NOTE: We do not recommend hosting this webapp publicly without authentication.

Model APIs

OntoGPT uses the litellm package (https://litellm.vercel.app/) to interface with LLMs.

This means most APIs are supported, including OpenAI, Azure, Anthropic, Mistral, Replicate, and beyond.

The model name to use may be found from the command ontogpt list-models - use the name in the first column with the --model option.

In most cases, this will require setting the API key for a particular service as above:

runoak set-apikey -e anthropic-key <your anthropic api key>

Some endpoints, such as OpenAI models through Azure, require setting additional details. These may be set similarly:

runoak set-apikey -e azure-key <your azure api key>
runoak set-apikey -e azure-base <your azure endpoint url>
runoak set-apikey -e azure-version <your azure api version, e.g. "2023-05-15">

These details may also be set as environment variables as follows:

export AZURE_API_KEY="my-azure-api-key"
export AZURE_API_BASE="https://example-endpoint.openai.azure.com"
export AZURE_API_VERSION="2023-05-15"

Open Models

Open LLMs may be retrieved and run through the ollama package (https://ollama.com/).

You will need to install ollama (see the GitHub repo), and you may need to start it as a service with a command like ollama serve or sudo systemctl start ollama.

Then retrieve a model with ollama pull <modelname>, e.g., ollama pull llama3.

The model may then be used in OntoGPT by prefixing its name with ollama/, e.g., ollama/llama3, along with the --model option.

Some ollama models may not be listed in ontogpt list-models but the full list of downloaded LLMs can be seen with ollama list command.

Evaluations

OntoGPT's functions have been evaluated on test data. Please see the full documentation for details on these evaluations and how to reproduce them.

Related Projects

  • TALISMAN, a tool for generating summaries of functions enriched within a gene set.

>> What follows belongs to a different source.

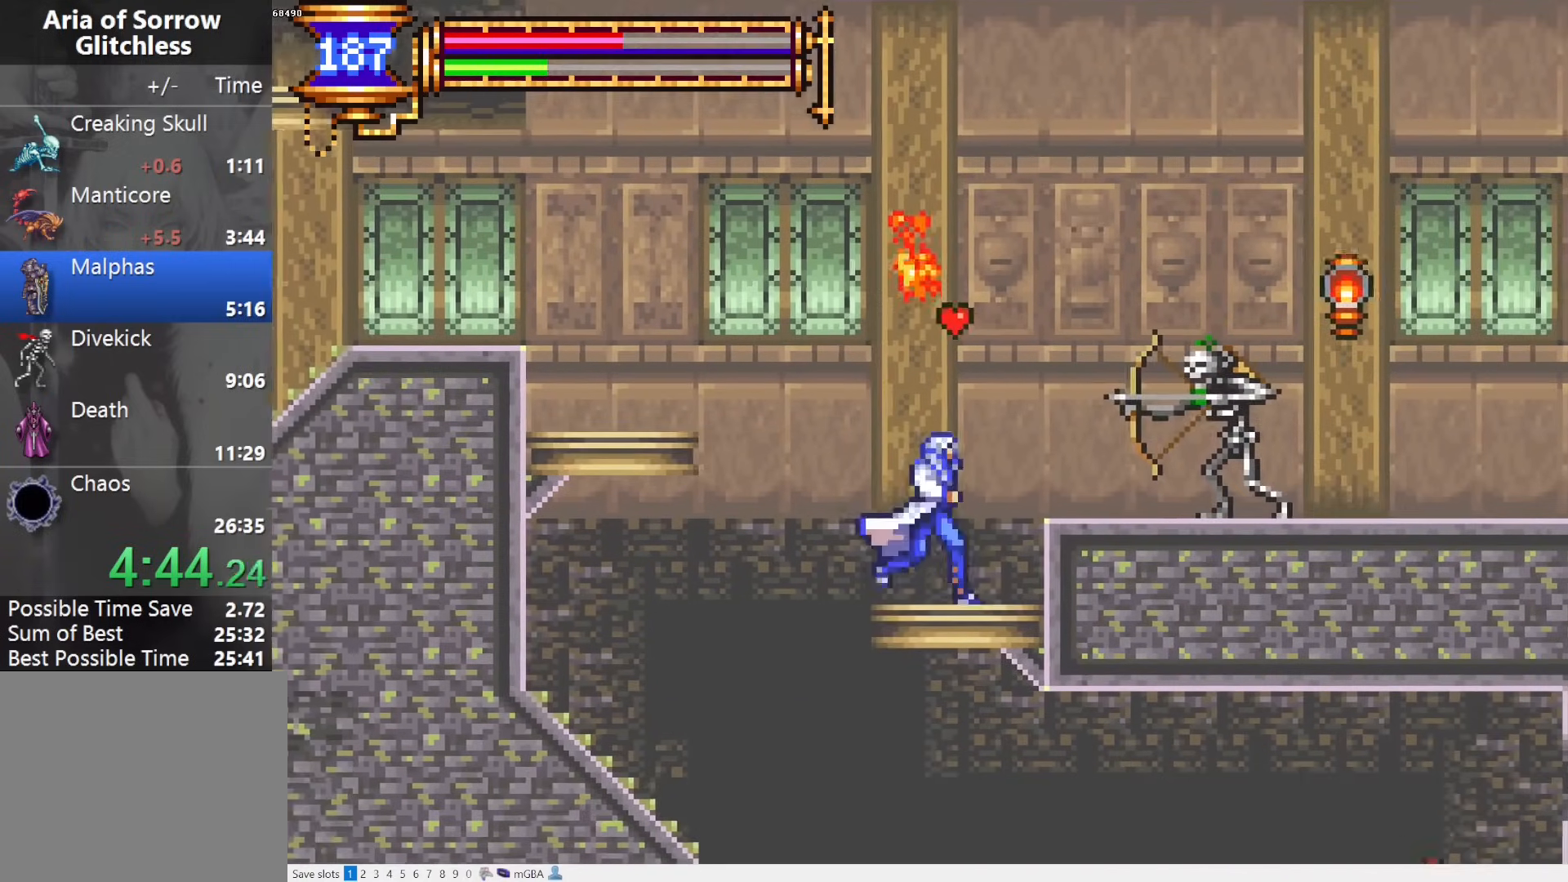
{"buttons": ["CROSS", "DPAD_RIGHT"], "events": [[217, "CROSS", "down"]]}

TALISMAN uses OntoGPT to work with LLMs.

Tutorials and Presentations

  • Presentation: "Staying grounded: assembling structured biological knowledge with help from large language models" - presented by Harry Caufield as part of the AgBioData Consortium webinar series (September 2023)
  • Presentation: "Transforming unstructured biomedical texts with large language models" - presented by Harry Caufield as part of the BOSC track at ISMB/ECCB 2023 (July 2023)
  • Presentation: "OntoGPT: A framework for working with ontologies and large language models" - talk by Chris Mungall at Joint Food Ontology Workgroup (May 2023)

Citation

The information extraction approach used in OntoGPT, SPIRES, is described further in: Caufield JH, Hegde H, Emonet V, Harris NL, Joachimiak MP, Matentzoglu N, et al. Structured prompt interrogation and recursive extraction of semantics (SPIRES): A method for populating knowledge bases using zero-shot learning. Bioinformatics, Volume 40, Issue 3, March 2024, btae104, https://doi.org/10.1093/bioinformatics/btae104.

Acknowledgements

This project is part of the Monarch Initiative. We also gratefully acknowledge Bosch Research for their support of this research project.

Project details


Download files

Download the file for your platform. If you're not sure which to choose, learn more about installing packages.

Source Distribution

ontogpt-1.0.19.tar.gz (300.2 kB view details)

Uploaded Source

Built Distribution

If you're not sure about the file name format, learn more about wheel file names.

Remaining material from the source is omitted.